Levels of reactive free radicals are elevated in the airway during asthmatic exacerbations, but their roles in the pathophysiology of asthma remain unclear. We have identified subsets of myeloid-derived suppressor-like cells as key sources of nitric oxide and superoxide in the lungs of mice with evolving experimental allergic airway inflammation and established these cells as master regulators of the airway inflammatory response. The profiles of free radicals they produced depended on expression of iNOS, arginase, and NADPH oxidase. These radicals controlled the pro- and anti-inflammatory potential of these cells, and also regulated the reciprocal pattern of their infiltration into the lung.
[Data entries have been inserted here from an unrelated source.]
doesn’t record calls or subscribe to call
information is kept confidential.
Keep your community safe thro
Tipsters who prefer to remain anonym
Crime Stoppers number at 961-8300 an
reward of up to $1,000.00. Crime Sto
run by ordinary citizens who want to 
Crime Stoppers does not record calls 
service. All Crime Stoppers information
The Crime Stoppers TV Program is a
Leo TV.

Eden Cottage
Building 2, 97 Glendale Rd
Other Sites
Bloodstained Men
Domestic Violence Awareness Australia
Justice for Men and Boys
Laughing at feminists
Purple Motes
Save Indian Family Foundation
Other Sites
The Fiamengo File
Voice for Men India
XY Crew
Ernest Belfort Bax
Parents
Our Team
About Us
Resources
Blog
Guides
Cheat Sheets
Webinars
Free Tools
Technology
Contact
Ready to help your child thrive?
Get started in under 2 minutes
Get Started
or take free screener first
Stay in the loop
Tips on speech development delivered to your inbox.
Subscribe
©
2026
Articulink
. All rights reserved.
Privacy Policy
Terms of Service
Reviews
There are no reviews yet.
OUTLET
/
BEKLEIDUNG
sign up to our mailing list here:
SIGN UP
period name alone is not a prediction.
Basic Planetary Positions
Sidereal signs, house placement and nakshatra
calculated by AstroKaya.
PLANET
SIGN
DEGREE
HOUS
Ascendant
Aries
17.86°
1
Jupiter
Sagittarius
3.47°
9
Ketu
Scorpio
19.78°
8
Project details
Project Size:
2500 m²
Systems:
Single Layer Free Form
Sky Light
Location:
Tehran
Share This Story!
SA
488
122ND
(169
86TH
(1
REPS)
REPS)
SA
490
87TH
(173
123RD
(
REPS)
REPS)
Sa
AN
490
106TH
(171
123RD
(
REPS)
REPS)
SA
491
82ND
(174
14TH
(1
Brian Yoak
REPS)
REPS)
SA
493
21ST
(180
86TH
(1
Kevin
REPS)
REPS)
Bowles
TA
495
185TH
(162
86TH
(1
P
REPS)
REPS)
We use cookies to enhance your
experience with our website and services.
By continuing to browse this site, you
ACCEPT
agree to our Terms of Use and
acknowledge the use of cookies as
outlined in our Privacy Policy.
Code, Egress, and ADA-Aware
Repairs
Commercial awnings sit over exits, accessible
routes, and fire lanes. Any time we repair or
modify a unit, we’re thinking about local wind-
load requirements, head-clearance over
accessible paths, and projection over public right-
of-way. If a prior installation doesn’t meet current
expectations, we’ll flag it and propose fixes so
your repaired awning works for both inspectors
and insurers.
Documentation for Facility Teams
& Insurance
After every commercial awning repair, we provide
The nitric oxide-producing cells were Ly-6C+Ly-6G− and down-modulated T cell activation, recruited Treg cells, and dramatically down-regulated antigen-induced airway hyperresponsiveness. The superoxide-producing cells were Ly-6C−Ly-6G+ and expressed proinflammatory activities, exacerbating airway hyperresponsiveness in a superoxide-dependent fashion. A smaller population of Ly-6C+Ly-6G+ cells also suppressed T cell responses, but in an iNOS- and arginase-independent fashion. These regulatory myeloid cells represent important targets for asthma therapy.